Chasing the Windrush
Jun 22, 2020
On Monday June 22, Britain celebrates Windrush Day, honoring a generation of Caribbean immigrants who moved to the UK in the late 1940s at the invitation of the British government. The people who became known as the Windrush generation were invited to Britain to lay roads, drive buses, clean hospitals and nurse the sick, helping to rebuild the country after the devastation of World War II. They first arrived aboard the Empire Windrush in June 1948, landing at Tilbury Docks, about 20 miles from London. These voyagers, many of them from Jamaica, were the first large group of Caribbean migrants to arrive in the UK.
When Howard Grey heard reports one overcast day in May that passengers from apparently the last ship of West Indians were arriving on the boat train from Southampton to Waterloo, the 20-year-old assistant photographer grabbed two cameras and headed straight to the station. Howard was a commercial photographer and saw the masses of people entering the country not as an outrage but as an opportunity to capture a unique moment in time. When he entered the station he found a building filled with people in their Sunday best. Afterwards, he would note an air of desperation, a mixture between anxiety and excitement.
Howard Grey felt obligated to document this event more so because he felt sympathy for those caught within it – his grandparents were immigrants themselves. Grey belonged to a family of Jewish immigrants in their third generation. They migrated from Ukraine in order to escape the terror caused by the Russian and Ukrainian government. Grey imagined how he would feel if his immigrant family were deported and decided that he would capture that feeling he shared with the Caribbean people stepping off the train that day.Grey hated flash photography so was reluctant to use a flash gun. He shot quickly and instinctively, going through three rolls of film in 20 minutes. “There wasn’t much forethought. I wasn’t framing a narrative. I just took pictures believing every one was a possible jewel.” Traipsing home in the rain, Grey was pessimistic, and in the darkroom his fears were realized. “Even when I pushed it, doubling the development time to work on the shadow areas of the negative, there was nothing printable there.”
Howard packed away the images for almost 50 years.
Becoming Britons, 1948 - 1973
During that time, however, tensions between the new immigrants and the British population were growing and by 1948, the government decided the rate of immigration to the UK was too high. An increasing amount of racism in England led to riots and even deaths. Despite many of the new arrivals being deported, people kept coming and in that, people kept fighting.

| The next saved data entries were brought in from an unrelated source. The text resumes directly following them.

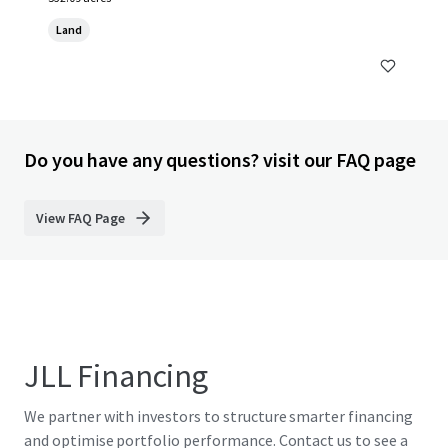
Land
Do you have any questions? visit our FAQ page
View FAQ Page
JLL Financing
We partner with investors to structure smarter financing
and optimise portfolio performance. Contact us to see a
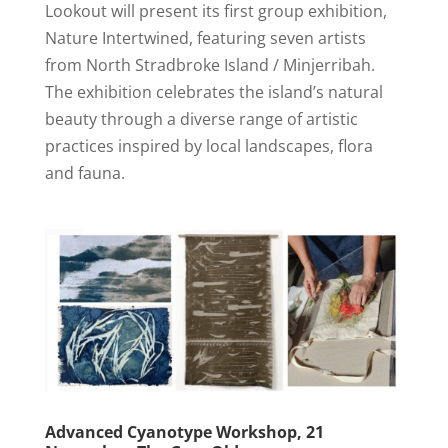
Lookout will present its first group exhibition,
Nature Intertwined, featuring seven artists
from North Stradbroke Island / Minjerribah.
The exhibition celebrates the island’s natural
beauty through a diverse range of artistic
practices inspired by local landscapes, flora
and fauna.
Advanced Cyanotype Workshop, 21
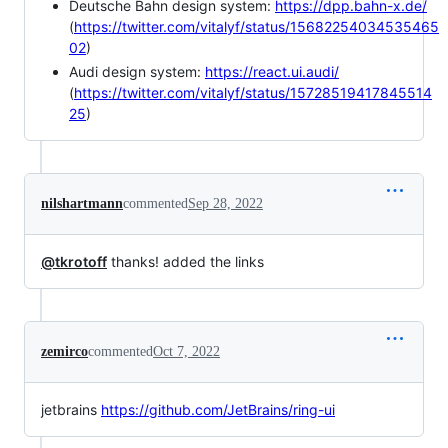
Deutsche Bahn design system:
https://dpp.bahn-x.de/
(
https://twitter.com/vitalyf/status/15682254034535465
02
)
Audi design system:
https://react.ui.audi/
(
https://twitter.com/vitalyf/status/15728519417845514
25
)
nilshartmann
commented
Sep 28, 2022
@tkrotoff
thanks! added the links
zemirco
commented
Oct 7, 2022
jetbrains
https://github.com/JetBrains/ring-ui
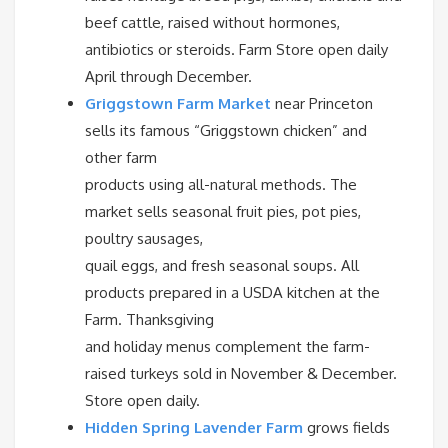
beef cattle, raised without hormones,
antibiotics or steroids. Farm Store open daily
April through December.
Griggstown Farm Market
near Princeton
sells its famous “Griggstown chicken” and
other farm
products using all-natural methods. The
market sells seasonal fruit pies, pot pies,
poultry sausages,
quail eggs, and fresh seasonal soups. All
products prepared in a USDA kitchen at the
Farm. Thanksgiving
and holiday menus complement the farm-
raised turkeys sold in November & December.
Store open daily.
Hidden Spring Lavender Farm
grows fields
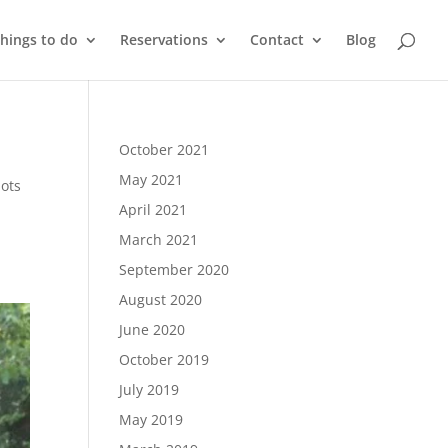
things to do
Reservations
Contact
Blog
October 2021
May 2021
pots
April 2021
March 2021
September 2020
August 2020
June 2020
October 2019
July 2019
May 2019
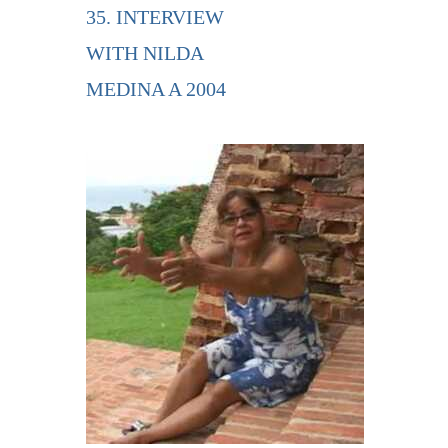
35. INTERVIEW
WITH NILDA
MEDINA A 2004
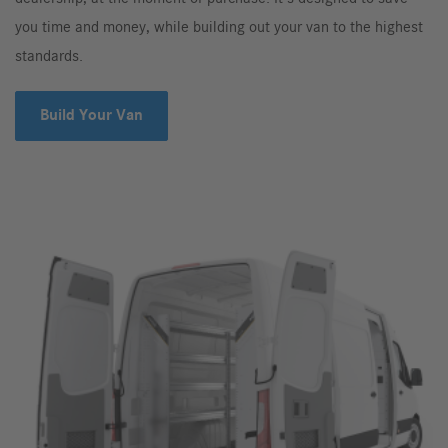
you time and money, while building out your van to the highest
standards.
Build Your Van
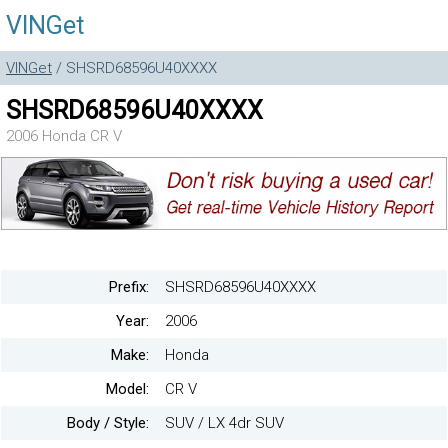
VINGet
VINGet
/ SHSRD68596U40XXXX
SHSRD68596U40XXXX
2006 Honda CR V
Prefix:
SHSRD68596U40XXXX
Year:
2006
Make:
Honda
Model:
CR V
Body / Style:
SUV / LX 4dr SUV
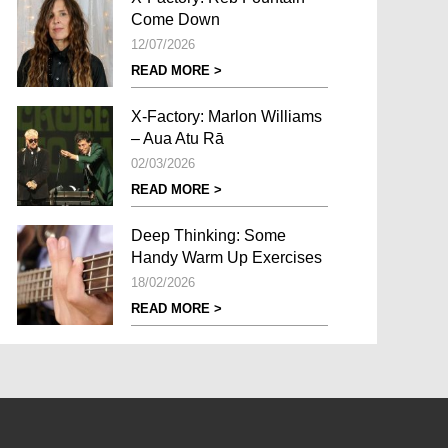
Come Down
12/07/2026
READ MORE >
X-Factory: Marlon Williams
– Aua Atu Rā
02/03/2026
READ MORE >
Deep Thinking: Some
Handy Warm Up Exercises
18/02/2026
READ MORE >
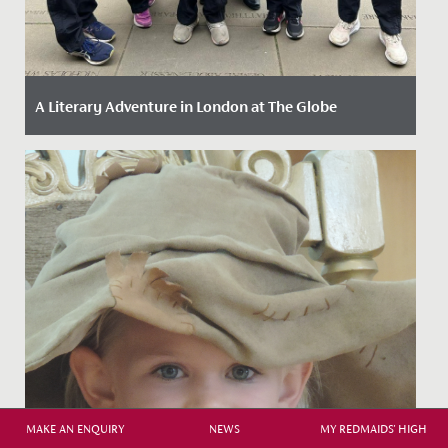
A Literary Adventure in London at The Globe
Date Posted: 13 May, 2026
MAKE AN ENQUIRY
NEWS
MY REDMAIDS' HIGH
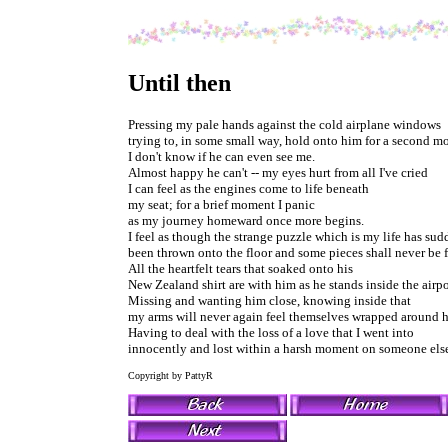
Until then
Pressing my pale hands against the cold airplane windows
trying to, in some small way, hold onto him for a second mo
I don't know if he can even see me.
Almost happy he can't -- my eyes hurt from all I've cried
I can feel as the engines come to life beneath
my seat; for a brief moment I panic
as my journey homeward once more begins.
I feel as though the strange puzzle which is my life has su
been thrown onto the floor and some pieces shall never be 
All the heartfelt tears that soaked onto his
New Zealand shirt are with him as he stands inside the airpo
Missing and wanting him close, knowing inside that
my arms will never again feel themselves wrapped around 
Having to deal with the loss of a love that I went into
innocently and lost within a harsh moment on someone else
Copyright by PattyR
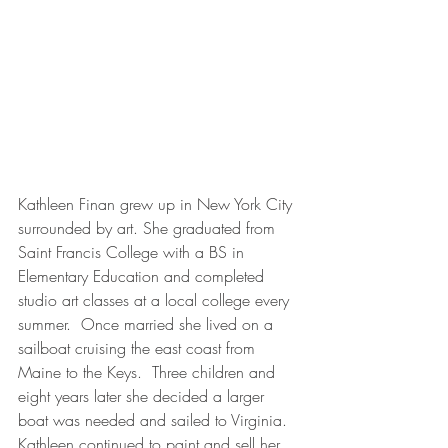
Kathleen Finan grew up in New York City 
surrounded by art. She graduated from 
Saint Francis College with a BS in 
Elementary Education and completed 
studio art classes at a local college every 
summer.  Once married she lived on a 
sailboat cruising the east coast from 
Maine to the Keys.  Three children and 
eight years later she decided a larger 
boat was needed and sailed to Virginia. 
Kathleen continued to paint and sell her 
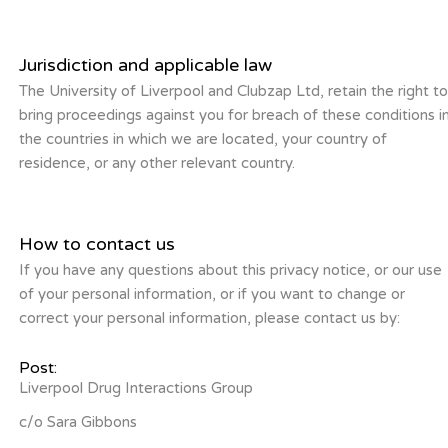
Jurisdiction and applicable law
The University of Liverpool and Clubzap Ltd, retain the right t
bring proceedings against you for breach of these conditions i
the countries in which we are located, your country of
residence, or any other relevant country.
How to contact us
If you have any questions about this privacy notice, or our use
of your personal information, or if you want to change or
correct your personal information, please contact us by:
Post:
Liverpool Drug Interactions Group
c/o Sara Gibbons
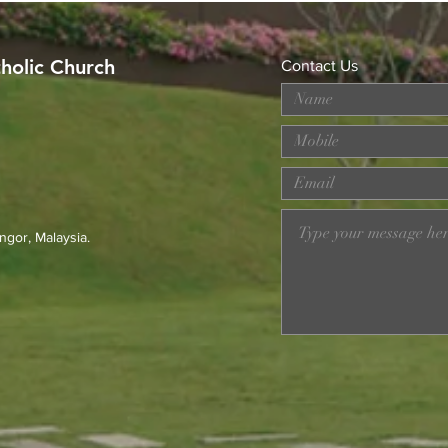
tholic Church
Contact Us
MERDEKA DAY ART
Wor
COMPETITION
Loss
Prev
23r
ngor, Malaysia.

Alongside the constant abuse, the Caribbean settlers were banned from bars, churches and were even stopped from buying homes. Although they had arrived legally, it was not until 1973 that immigration law plainly stated that Commonwealth citizens and their children had the automatic right to live and work in the UK. Many did so, without any need for additional documentation.
The Windrush Scandal
In late 2017, a rash of cases were reported in which individuals who had arrived in the UK from Commonwealth countries before 1973, and sometimes their descendants, were struggling to prove their citizenship status under tough new immigration laws billed as a "hostile environment" policy. Many did not have the required documentation because they had never been required to have it before. Some said they had been refused medical care, denied housing and deported or threatened with deportation. In many cases, people were not informed the rules had changed until they received a letter telling them to leave the country.

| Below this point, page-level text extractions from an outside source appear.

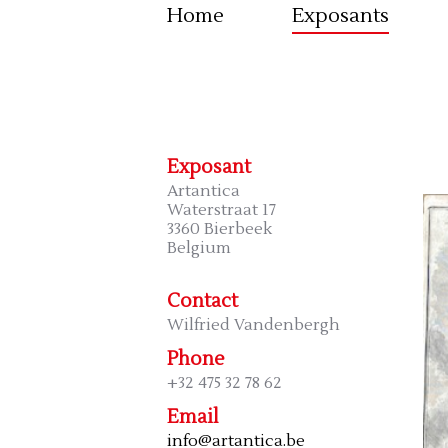
Home
Exposants
Exposant
Artantica
Waterstraat 17
3360 Bierbeek
Belgium
Contact
Wilfried Vandenbergh
Phone
+32 475 32 78 62
Email
info@artantica.be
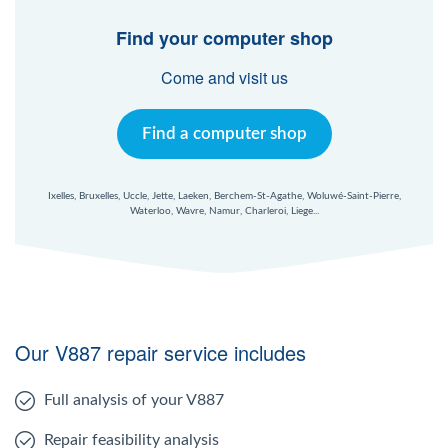
Find your computer shop
Come and visit us
Find a computer shop
Ixelles, Bruxelles, Uccle, Jette, Laeken, Berchem-St-Agathe, Woluwé-Saint-Pierre,
Waterloo, Wavre, Namur, Charleroi, Liege...
Our V887 repair service includes
Full analysis of your V887
Repair feasibility analysis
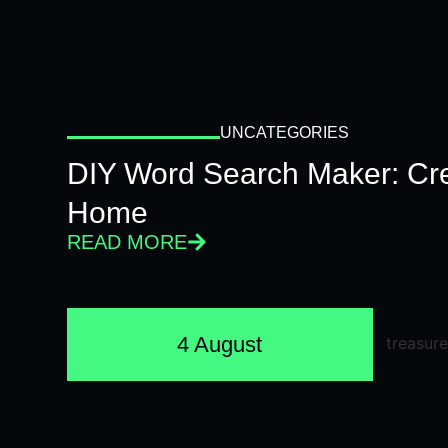
UNCATEGORIES
DIY Word Search Maker: Cr
Home
READ MORE
4 August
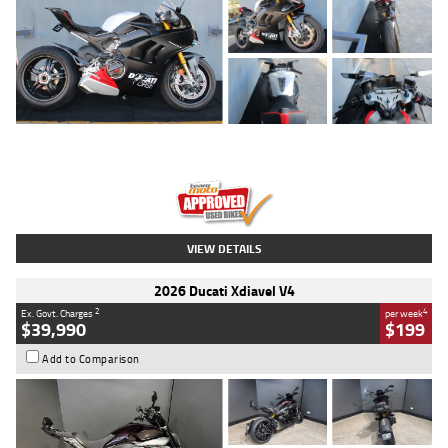
Type
Used
Colour
Black/silver
Engine
1100 CC
Body Type
Sports
Kilometres
560 Kms
Stock No.
617856
VIEW DETAILS
2026 Ducati Xdiavel V4
2
4
Ex. Govt. Charges
per week
$39,990
$199
Add to Comparison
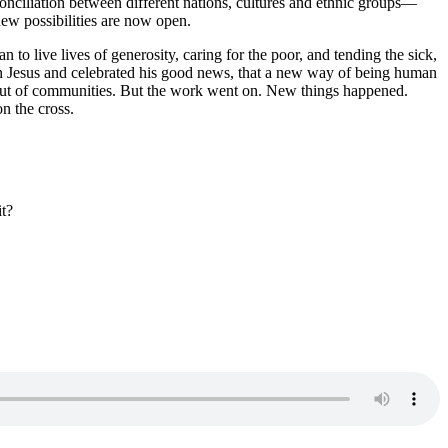
conciliation between different nations, cultures and ethnic groups—
ew possibilities are now open.
 live lives of generosity, caring for the poor, and tending the sick,
n Jesus and celebrated his good news, that a new way of being human
 out of communities. But the work went on. New things happened.
n the cross.
t?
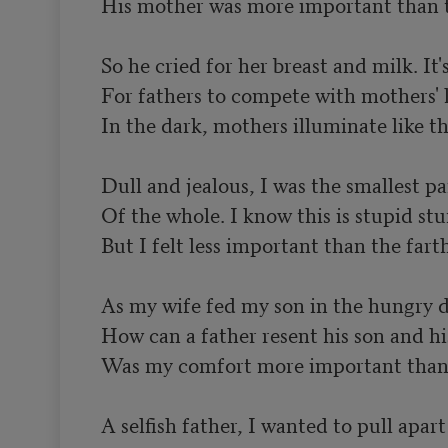
His mother was more important than th
So he cried for her breast and milk. It's
For fathers to compete with mothers' l
In the dark, mothers illuminate like the
Dull and jealous, I was the smallest par
Of the whole. I know this is stupid stuf
But I felt less important than the farth
As my wife fed my son in the hungry da
How can a father resent his son and his
Was my comfort more important than t
A selfish father, I wanted to pull apart
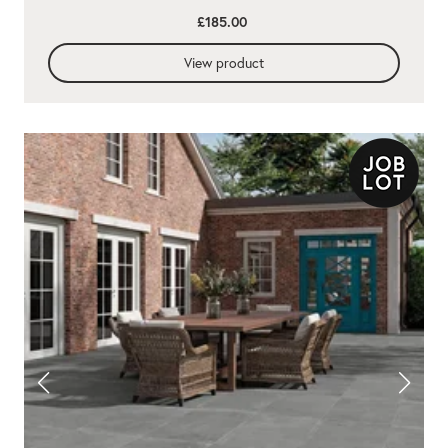
£185.00
View product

In 2018, the government confirmed at least 11 people who had been wrongly deported had since died. Others were denied potentially life-saving medical treatment because they could not provide the right documents. An independent parliament-commissioned enquiry into the Windrush scandal found in March 2020 that the Home Office, which is responsible for immigration and border security, acted with an “institutional ignorance and thoughtlessness towards the issue of race and the history of the Windrush generation” in the years leading up to 2018, “which are consistent with some elements of the definition of institutional racism.” The Home Secretary at the time, Amber Rudd, resigned in 2018 at the height of the scandal. However then-Prime Minister Theresa May, who originally designed the “hostile environment” policy as Home Secretary, stayed in her post.In 2019 the government announced it would make up to £500,000 ($622,000) per year available to community groups for celebrations and educational resources.However despite government support, many organizers say the government is still failing to tackle structural racism or atone for its mistakes.
Finding the light
It took 50 years for Howard Grey to return to the photos of those new arrivals. Only then was he able to coax those fine details from the photos he took so spontaneously that day. The fear, the promise, the unknowing, the excitement...it was still all there. As Britain and the world acknowledges its generation of pioneers, not fearless, but courageous still, Grey's photos are a reflection on hope, on identity and on the winds of change.
Howard Grey’s images from that final arrival of Caribbeans are now housed at the Autograph gallery in east London and can be seen online at the gallery’s website. They were shown at the Black Cultural Archives in Brixton in 2018 to mark the 70th anniversary of the first Windrush migrant.